Biologists have long debated whether bigger is better.

A Stanford team now has proof that evolution favors growth: the researchers found that many lineages of sea creatures have evolved into behemoths.

In one of the most comprehensive studies of the evolution of body size, researchers Jonathan Payne and Noah Heim found that the fossil record shows that a century-old — and much-argued — maxim, known as Cope's Rule, is true.

Over the past 542 million years, the mean size of marine animals has increased 150-fold, they report last week in the journal Science.

That fat scallop on your dinner plate? Its predecessors were about one-quarter inch long.

"There has been this open question of whether animals get bigger, over time — but there's been a lack of data," said Heim, a postdoctoral researcher in paleontologist Payne's lab at Stanford's School of Earth, Energy and Environmental Systems. "We found that things are getting bigger. And bigger," he said.

Cope's Rule, named for a pioneering 19th century American paleontologist, argues that animals often start out small and get bigger over evolutionary time. For proof, one need look no further than horses. They started out no bigger than a house pet. Now they pull heavy wagons filled with beer barrels.

But this linear model for evolution fell out of favor starting in the 1970s, when a few major exceptions were exposed.
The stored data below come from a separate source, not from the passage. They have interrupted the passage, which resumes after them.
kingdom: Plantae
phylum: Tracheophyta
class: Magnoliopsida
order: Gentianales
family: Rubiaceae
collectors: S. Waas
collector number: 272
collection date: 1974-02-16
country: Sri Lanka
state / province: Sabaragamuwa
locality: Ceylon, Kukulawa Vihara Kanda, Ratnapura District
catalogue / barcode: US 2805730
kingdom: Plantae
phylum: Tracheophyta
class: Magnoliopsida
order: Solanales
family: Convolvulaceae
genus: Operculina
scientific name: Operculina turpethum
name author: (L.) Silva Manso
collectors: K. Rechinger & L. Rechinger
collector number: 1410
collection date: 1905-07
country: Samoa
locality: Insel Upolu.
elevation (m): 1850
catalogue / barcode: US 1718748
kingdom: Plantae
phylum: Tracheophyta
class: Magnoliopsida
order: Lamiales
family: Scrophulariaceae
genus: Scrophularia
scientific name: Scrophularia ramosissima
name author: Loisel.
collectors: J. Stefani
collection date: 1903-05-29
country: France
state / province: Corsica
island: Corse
The late eminent Harvard paleontologist Stephen Jay Gould dismissed it in his book "Full House," saying it was not an invariable law of nature.

The Stanford team subjected Cope's Rule to rigorous scrutiny. "Our study is the most comprehensive test of Cope's Rule ever conducted," said Heim.

With the help of dozens of Bay Area high school students and Stanford undergraduates, they measured more than 17,000 groups, or genera, of marine fossils. That's three-quarters of marine animals in the fossil record — and almost two-thirds of all animals that ever lived.

Using calipers, students meticulously measured photographs and detailed illustrations of fossils in the 50-volume Treatise on Invertebrate Paleontology, revered as the bible of every invertebrate animal genus with a fossil record known to science. Then the data were analyzed using advanced computer models.

A biological trend emerged, revealing this: Cope was correct. Organisms get bigger.

And, even more profoundly: Evolution can be predicted.

In the warm, shallow and salty oceans that sloshed around the Western U.S., the typical sea urchin was about 2 inches long, said Heim. Now the creatures can reach nearly a foot.

The increase isn't because each animal lineage grew steadily larger, they found. Instead, bigger species tended to trump small species, giving rise to more diversity and thus a broader array of giants.

There is this final twist: Humans overrule Cope's Rule. Because hunters and fishers target large animals, they tip natural selection in favor of smaller animals, said Heim.

The million-year-old trajectory finally proven, "people might be playing a role in changing it."